This morning, the postman handed me a very strange package,
very wrinkled, dirty, full of poststamps, handwritten notes and stickers.
I recognized my handwriting, so I began to carefully check the package.
It turned out to be a crochet hat that I had sent to one of my nieces that lives in Mexico.
It was originally mailed out on March 13, and it came back to me on May 29,
two and a half months after dropping it off at the local post office.
I thought it had been swallowed by the postal system!
Checking the labels and following the notes, this is the account of the hat's long journey:
March 13th: received at the local post office. First postage stamps and stickers put on it.

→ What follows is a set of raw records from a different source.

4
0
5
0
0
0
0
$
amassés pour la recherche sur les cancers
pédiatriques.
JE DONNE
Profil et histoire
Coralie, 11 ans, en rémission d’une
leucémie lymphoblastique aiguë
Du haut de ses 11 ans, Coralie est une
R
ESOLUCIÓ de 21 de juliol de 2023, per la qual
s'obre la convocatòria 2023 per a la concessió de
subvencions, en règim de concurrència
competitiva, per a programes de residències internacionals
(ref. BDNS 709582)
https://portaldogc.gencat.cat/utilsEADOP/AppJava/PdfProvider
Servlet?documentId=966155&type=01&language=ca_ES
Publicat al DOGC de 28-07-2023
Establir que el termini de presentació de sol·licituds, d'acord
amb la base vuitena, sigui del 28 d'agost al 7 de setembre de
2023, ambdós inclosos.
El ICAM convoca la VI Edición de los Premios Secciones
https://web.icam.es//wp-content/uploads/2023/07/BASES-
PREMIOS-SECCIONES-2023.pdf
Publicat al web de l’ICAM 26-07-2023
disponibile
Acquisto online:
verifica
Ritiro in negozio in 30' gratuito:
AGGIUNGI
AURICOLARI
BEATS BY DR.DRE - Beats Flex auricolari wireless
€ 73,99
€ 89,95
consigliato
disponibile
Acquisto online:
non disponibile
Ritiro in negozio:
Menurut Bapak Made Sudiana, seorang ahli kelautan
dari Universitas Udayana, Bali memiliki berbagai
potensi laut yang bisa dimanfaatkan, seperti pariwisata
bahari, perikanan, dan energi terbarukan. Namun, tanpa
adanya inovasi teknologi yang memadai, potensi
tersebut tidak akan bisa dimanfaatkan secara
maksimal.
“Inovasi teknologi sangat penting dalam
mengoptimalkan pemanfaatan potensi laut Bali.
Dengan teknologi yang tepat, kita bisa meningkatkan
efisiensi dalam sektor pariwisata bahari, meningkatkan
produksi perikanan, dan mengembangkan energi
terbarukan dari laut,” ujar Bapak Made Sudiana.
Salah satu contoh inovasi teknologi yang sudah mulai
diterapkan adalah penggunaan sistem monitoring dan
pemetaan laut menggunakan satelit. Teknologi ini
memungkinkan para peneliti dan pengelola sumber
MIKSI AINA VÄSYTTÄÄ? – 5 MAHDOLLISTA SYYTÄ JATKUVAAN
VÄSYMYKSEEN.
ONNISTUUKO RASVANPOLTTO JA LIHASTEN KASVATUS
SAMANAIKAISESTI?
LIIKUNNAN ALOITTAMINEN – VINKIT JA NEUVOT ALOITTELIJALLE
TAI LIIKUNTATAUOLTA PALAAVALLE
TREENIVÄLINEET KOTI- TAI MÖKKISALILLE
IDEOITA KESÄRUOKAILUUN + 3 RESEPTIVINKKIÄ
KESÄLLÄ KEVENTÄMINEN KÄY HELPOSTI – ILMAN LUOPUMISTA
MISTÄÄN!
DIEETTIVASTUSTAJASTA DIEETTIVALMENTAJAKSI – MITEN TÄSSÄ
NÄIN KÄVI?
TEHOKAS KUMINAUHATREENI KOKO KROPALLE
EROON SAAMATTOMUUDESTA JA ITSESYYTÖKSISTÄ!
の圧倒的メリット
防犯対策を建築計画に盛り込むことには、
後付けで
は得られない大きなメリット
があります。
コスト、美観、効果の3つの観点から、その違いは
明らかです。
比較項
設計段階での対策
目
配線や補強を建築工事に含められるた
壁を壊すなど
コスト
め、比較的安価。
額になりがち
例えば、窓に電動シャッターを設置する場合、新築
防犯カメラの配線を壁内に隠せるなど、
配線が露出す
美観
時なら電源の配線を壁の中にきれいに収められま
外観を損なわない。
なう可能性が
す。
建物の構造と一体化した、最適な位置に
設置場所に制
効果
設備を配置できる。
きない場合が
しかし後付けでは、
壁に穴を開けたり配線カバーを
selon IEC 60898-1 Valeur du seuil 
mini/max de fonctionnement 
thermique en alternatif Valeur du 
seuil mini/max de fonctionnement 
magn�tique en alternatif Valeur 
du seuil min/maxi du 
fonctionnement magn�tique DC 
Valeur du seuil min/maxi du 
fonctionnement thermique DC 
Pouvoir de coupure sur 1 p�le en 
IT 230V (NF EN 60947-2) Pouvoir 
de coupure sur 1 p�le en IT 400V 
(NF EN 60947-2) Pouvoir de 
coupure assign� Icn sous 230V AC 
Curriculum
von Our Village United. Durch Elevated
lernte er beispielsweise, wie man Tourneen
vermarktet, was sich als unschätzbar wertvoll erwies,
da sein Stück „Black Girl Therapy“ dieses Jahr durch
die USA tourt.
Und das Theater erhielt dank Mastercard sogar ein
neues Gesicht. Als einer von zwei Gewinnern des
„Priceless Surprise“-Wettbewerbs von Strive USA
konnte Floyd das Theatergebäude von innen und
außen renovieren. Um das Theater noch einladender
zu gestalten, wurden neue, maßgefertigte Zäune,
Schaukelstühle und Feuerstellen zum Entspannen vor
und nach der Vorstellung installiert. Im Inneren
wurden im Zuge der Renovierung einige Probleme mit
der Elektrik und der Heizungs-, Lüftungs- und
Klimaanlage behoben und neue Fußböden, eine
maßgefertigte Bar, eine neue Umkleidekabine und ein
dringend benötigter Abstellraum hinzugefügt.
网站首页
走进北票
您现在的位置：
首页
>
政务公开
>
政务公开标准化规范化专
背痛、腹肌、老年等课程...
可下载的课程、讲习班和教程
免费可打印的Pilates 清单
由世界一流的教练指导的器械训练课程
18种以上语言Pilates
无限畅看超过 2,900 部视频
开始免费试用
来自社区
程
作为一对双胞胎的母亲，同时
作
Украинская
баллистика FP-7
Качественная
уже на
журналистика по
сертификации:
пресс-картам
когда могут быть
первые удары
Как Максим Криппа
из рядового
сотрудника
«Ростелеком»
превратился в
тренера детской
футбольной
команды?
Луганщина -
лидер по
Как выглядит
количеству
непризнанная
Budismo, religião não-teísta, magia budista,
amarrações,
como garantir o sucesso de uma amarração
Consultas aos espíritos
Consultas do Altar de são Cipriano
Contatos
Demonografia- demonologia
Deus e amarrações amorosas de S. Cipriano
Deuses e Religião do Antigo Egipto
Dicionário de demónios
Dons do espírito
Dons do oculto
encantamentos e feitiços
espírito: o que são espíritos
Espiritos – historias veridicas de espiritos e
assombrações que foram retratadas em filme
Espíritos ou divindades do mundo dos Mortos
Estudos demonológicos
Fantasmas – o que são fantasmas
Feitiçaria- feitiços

March 29th: reached Guadalajara, (regular time for delivery of packages in my country).
Second seal.
April 2nd: allegedly intent to deliver. The postal clerk puts two stamps
and a handwritten note stating "the number does not exist"
April 4th: Is received in the post office in that same city, where it is being keept two more weeks.
A[ril 20: From that post office, the package is mistakenly sent to India.
There are more postmarks, completely indecipherable,
I immediately contacted my niece to double check the address, and the address is correct.
How could this happen? Perhaps the mailman was too lazy to deliver the package, and decided to just say that the address didn't exist!
All in all, all that was lost was ten dollars and a whole lot of wasted time.
This is the traveler hat
This is the traveler hat
2 comments:
Aw, I just hate it when things like this happen, but on the upside...you got it back!
Jajajaja q historia.. Tipica del correo mexicano.. Mira q hasta se paseo por India.. wow!